Growing your Business – A Model

Illustration of growing your business

I’ve been thinking about developing new business and through conversations and a number of books and articles I’ve read, I’ve come up with a model to grow business. I’ll be adding content to this diagram over time. For now, take a look at the diagram with this in mind:

Companies can grow selling the same product to the same people.
Companies can grow selling new products to new people.
Then there is the combination of the two above.

Companies can grow through partnerships and through “co-opetition” with other business competitors.

Companies can grow by integrating new products, partnerships and co-opetition through established processes and systems and procedures.

Companies can grow by creating new processes, systems and procedures with new partners, new products and new collaborations.

Companies can also grow by acquiring new businesses that compliment their current mix.

Same Product – Same Customer
Sell more of the same to your existing customer base. Some of the ways to do this are creating volume discounts, ugrading contracts, etc. This is one of the easiest ways to produce more revenue because you already have relationships with your current customer base and giving them more for a lesser unit cost based on volume is one of the most basic ways to grow their commitment.

Same Product – New Customer
Find customers that “look like” your current customer base and market to them. Benchmark against your current marketplace to determine the levels of sales to pitch. This is an easy way to add more revenue because you know the current customer base is using your products and look alike companies should be able to use your products as well. The scope and size of the “pitch” is easily determined by what your current customers are doing.

New Product – New Customer
Can you develop products that are similiar to what you already sell? They can be add-ons to current products, complimentary products or any kind of product that enhances your current product line. You are selling these new products to your current customer base so it’s easy to get the appointment, you already know their business so you know it something they would want/need to buy.

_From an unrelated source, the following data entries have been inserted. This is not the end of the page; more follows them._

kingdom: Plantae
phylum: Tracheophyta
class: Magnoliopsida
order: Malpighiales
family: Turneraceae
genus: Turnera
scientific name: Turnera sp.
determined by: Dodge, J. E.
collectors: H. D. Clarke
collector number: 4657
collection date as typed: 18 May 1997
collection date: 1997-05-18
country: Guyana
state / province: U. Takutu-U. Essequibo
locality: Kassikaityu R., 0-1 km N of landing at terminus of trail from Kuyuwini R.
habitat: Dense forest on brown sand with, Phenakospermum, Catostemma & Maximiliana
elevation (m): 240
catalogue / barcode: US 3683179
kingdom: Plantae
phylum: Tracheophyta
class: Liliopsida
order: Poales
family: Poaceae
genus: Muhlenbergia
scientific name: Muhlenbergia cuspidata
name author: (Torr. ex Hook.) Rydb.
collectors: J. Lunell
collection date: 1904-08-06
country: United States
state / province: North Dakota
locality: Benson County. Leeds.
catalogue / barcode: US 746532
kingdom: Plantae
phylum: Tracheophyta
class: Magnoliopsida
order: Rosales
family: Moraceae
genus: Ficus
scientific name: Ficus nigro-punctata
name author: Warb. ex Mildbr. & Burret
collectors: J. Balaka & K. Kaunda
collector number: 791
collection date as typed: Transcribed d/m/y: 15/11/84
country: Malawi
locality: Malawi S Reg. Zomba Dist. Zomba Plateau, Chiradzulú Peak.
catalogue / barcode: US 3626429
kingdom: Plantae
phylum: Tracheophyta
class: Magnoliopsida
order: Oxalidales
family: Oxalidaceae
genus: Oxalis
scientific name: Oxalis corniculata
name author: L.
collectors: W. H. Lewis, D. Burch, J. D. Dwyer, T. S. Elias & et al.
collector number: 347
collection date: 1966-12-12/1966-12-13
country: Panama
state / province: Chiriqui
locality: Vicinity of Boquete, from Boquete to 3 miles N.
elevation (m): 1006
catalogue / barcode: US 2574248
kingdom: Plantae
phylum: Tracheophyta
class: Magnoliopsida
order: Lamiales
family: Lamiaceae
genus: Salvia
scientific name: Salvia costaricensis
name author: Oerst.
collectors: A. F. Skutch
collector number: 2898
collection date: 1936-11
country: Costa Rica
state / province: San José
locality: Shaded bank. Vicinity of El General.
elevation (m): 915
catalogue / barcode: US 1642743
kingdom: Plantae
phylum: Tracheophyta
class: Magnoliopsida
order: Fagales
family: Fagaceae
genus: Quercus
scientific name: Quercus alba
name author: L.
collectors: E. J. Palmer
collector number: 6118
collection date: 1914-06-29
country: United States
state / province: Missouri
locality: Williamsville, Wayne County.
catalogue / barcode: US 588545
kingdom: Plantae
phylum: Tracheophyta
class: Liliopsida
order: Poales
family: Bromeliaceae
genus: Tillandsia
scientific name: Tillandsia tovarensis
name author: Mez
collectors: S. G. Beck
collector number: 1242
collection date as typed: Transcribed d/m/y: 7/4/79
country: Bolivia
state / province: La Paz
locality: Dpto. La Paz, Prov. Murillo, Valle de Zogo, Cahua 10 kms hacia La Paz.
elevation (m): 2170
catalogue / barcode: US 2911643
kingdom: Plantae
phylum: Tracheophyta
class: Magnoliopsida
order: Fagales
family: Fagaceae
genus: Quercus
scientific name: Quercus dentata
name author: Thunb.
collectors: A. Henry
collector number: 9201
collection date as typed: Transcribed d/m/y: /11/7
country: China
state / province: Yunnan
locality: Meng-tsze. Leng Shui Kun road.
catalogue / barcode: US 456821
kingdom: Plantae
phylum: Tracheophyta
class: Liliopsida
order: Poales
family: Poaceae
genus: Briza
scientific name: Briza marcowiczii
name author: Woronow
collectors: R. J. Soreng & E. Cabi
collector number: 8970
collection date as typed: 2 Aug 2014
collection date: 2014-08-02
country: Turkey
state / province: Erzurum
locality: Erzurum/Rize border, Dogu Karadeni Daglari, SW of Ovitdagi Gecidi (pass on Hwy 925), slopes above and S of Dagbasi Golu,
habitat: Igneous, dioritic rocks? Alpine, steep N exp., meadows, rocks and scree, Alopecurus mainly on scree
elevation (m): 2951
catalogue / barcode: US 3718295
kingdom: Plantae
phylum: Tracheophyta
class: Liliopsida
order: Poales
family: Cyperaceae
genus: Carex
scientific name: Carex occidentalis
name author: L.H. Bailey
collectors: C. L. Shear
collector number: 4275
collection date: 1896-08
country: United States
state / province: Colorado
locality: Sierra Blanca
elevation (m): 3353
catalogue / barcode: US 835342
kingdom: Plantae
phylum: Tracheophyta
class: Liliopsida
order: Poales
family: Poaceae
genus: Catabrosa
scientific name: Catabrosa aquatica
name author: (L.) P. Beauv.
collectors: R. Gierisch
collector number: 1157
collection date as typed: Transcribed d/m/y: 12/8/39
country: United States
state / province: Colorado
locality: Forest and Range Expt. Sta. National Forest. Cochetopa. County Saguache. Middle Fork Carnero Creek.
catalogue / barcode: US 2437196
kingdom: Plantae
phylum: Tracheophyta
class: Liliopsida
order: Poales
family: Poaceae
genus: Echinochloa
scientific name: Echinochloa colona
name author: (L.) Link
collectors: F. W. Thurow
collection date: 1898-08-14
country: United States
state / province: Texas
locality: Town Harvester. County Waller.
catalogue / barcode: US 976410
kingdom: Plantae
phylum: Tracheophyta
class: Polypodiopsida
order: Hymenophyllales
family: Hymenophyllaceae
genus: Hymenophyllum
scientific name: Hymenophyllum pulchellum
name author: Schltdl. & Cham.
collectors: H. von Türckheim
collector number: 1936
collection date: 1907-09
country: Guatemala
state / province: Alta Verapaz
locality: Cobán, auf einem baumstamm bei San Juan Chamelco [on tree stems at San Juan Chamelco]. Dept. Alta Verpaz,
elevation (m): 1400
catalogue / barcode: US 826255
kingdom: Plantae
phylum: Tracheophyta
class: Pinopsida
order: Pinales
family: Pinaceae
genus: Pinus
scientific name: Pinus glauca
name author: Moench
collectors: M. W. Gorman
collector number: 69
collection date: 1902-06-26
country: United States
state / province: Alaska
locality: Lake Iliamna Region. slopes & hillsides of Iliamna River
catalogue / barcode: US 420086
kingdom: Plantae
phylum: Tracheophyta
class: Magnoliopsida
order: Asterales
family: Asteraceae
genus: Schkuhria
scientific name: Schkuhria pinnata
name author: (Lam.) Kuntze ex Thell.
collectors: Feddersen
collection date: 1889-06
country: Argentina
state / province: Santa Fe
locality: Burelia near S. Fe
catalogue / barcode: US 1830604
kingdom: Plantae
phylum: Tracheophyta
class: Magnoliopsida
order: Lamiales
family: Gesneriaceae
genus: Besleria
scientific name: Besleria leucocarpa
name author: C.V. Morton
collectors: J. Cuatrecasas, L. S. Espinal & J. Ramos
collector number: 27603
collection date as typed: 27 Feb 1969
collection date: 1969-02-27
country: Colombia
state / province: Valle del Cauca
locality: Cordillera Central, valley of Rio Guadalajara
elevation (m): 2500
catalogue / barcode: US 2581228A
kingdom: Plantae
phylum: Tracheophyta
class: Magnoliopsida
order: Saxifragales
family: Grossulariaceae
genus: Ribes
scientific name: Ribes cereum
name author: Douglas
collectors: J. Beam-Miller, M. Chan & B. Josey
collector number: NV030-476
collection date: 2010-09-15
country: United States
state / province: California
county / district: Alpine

New Product – New Customer
This is where it gets more difficult depending on how much this new product diverges from your current product selection. You have to create new relationships, develop new marketing, maybe even develop new sales approaches. This is one of the more risky approaches but if you have the right product for the marketplace, it will pay big dividends.

Forward Integration
Can you get into the business of your current customers? Can you create new channels to do what your customers do? Can you use the Internet to go directly to the consumer? How would this effect your current relationship with your customer base?

Rearward Integration
Can you get into the business of your suppliers?

So this all seems straight forward and simple, right? But how do you look at this holistically to get the highest return on your time investment? How do you look at all of this with the existing processes and systems that you have in place? Do you need to add resources, change processes to grow your business? How do you do this effectively and efficiently?

Lateral Integration
Is it time to change your organizational structure to include self-directed work teams? Is it time to close non-profitable operations? Is it time to expand?

2 Responses to “Growing your Business – A Model”

  1. poakfield November 6, 2008 at 6:45 pm #

    do you have any further update on this ?

    I am going to be trying to ramp up product interset in the same product same customer and same product new customer areas.. and advise ??

    thanks Paul

  2. admin November 6, 2008 at 7:46 pm #

    My question would be ‘why’? Are you going to throw more people at selling your products? Have you trained them to sell faster and more efficiently? Are they going to talk faster? Unless you’ve improved your product or reduced the price, how do you expect to sell more? Are you going to go after previous customers that are inactive?